When it comes to oral health, we have a lot of common misconceptions. And these misconceptions start all the way back from our childhoods. Many of us believed that when our baby tooth fell out, we can exchange it for a bit of money if we leave it underneath our pillow for the tooth fairy to find. Growing up, our own set of misconceptions changed. But they’re essentially just that — misconceptions.

As adults, it’s our responsibility to understand the truth behind such misconceptions. If we don’t, then we might unknowingly put our own oral health at risk. The good thing is that some experts believe so, too. So they conducted studies about this matter. One of them is Philips Singapore. Back in March 2020, in time for World Oral Health Day, they published a study that explores how Singaporeans perceive oral health. These are some of the common misconceptions that Singaporeans had about oral health.

Go to the Dentist When Needed Only

Even if most of us professionals have free dental as part of the benefits package offered by our companies, we don’t often pay a visit to the dentist.
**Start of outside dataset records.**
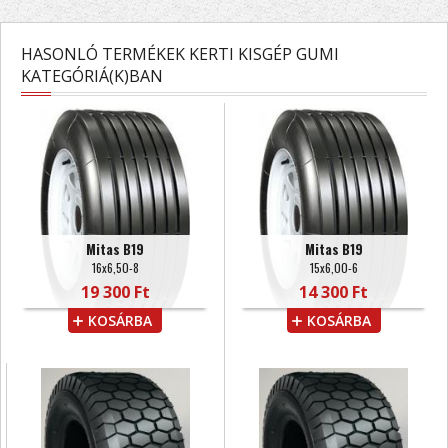
HASONLÓ TERMÉKEK KERTI KISGÉP GUMI
KATEGÓRIÁ(K)BAN
Mitas B19
Mitas B19
16x6,50-8
15x6,00-6
19 300 Ft
14 300 Ft
KOSÁRBA
KOSÁRBA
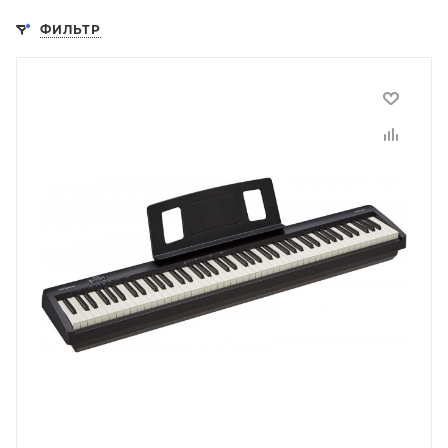
ФИЛЬТР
And, in a way, it’s understandable. It can be such a hassle to visit a dentist when we feel that we don’t need to. After all, so long as we’re not feeling any pain, we don’t need to see the dentist. But that’s not true at all. Having a regular checkup with the dentist is crucial. And even if we’re going for a tooth-whitening procedure, it’s still an important part of our oral health.
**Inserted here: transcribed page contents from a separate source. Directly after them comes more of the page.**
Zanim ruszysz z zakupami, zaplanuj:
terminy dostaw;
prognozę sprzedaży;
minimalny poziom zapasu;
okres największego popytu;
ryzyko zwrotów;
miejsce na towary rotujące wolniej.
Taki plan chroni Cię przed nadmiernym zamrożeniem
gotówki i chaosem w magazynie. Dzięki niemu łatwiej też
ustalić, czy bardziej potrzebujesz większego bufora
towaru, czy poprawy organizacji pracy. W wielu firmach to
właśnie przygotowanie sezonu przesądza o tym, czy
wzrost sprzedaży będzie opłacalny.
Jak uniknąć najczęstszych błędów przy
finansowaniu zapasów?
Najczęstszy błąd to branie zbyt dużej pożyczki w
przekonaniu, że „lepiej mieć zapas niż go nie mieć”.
Knowing when to start bringing our children to the dentist is crucial as well. According to the study conducted by Philips Singapore, 32 percent of surveyed Singaporeans believe that parents should only bring their children to the dentist when they start eating solid food. In reality, dentists recommend that parents start bringing their children to the dentists when they get their first tooth. This way, parents will be educated early on cleaning their babies’ first teeth and avoiding tooth decay.

Chewing Gum Is Bad for Oral Health

Singapore is widely known for its odd chewing gum ban in the 1990s. There are many reasons why this ban was approved and enforced by the government. Mostly, it was to avoid acts of vandalism using chewing gum, especially in the train stations. Since the early 2000s, the ban on chewing gum in the country has been eased a bit. But it has made its impact on people’s perception of oral health. For one, many have really started believing that chewing gum is much like any candy. Therefore, it’s bad for our teeth. In reality, though, chewing gum can lead to some benefits for our oral health.
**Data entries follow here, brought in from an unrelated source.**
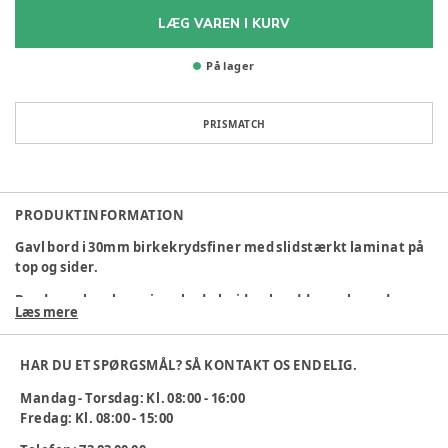
LÆG VAREN I KURV
På lager
PRISMATCH
PRODUKTINFORMATION
Gavl bord i 30mm birkekrydsfiner med slidstærkt laminat på
top og sider.
Borderne kan laves i ønskede højder, bredder og længder.
Læs mere
Alle gavlborde kan også leveres med lyddæmpende linoleum
HAR DU ET SPØRGSMÅL? SÅ KONTAKT OS ENDELIG.
Mandag - Torsdag: Kl. 08:00 - 16:00
Kontakt kundeservice for yderligere information: 73830000
Fredag: Kl. 08:00 - 15:00
Varenummer:
301198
According to the Oral Health Foundation, sticking to sugar-free chewing gum is the best way to watch our oral health while still enjoying a bit of candy. Since there’s no sugar, it wouldn’t lead to tooth decay. More than that, sugar-free chewing gum can prevent an acid attack that certain types of food can cause. This acid attack can be detrimental to our teeth and gums if left unchecked.

Brushing Teeth Hard Is the Best Way to Clean Them

brushing teeth

When we look at our teeth, many feel conscious about the sticky or pale yellow substance that forms on our teeth. It’s a clear sign that we’re not brushing our teeth and poor dental hygiene. So what do we often do? Well, we brush our teeth, of course. But knowing that we have such visible bacteria on our teeth, we start to brush more firmly. This is something that many Singaporeans believe in. According to the study conducted by Philips Singapore, 60 percent of surveyed Singaporeans feel that brushing their teeth hard will remove the plaque forming on their teeth.

In reality, though, brushing our teeth more firmly might not necessarily work. In fact, it may even lead to teeth and gum sensitivity and, eventually, pain. Instead, we need to learn the proper technique of brushing our teeth without putting much force on them.

There are a few good things, though, that came out of the study conducted by Philips Singapore. The researchers found that 88 percent of Singaporeans already believe that proper oral health a sign of a person’s positive overall health. And this is true. Yes, our teeth and gums are only a small part of our bodies. But taking care of them shows how a person values the health of their whole bodies.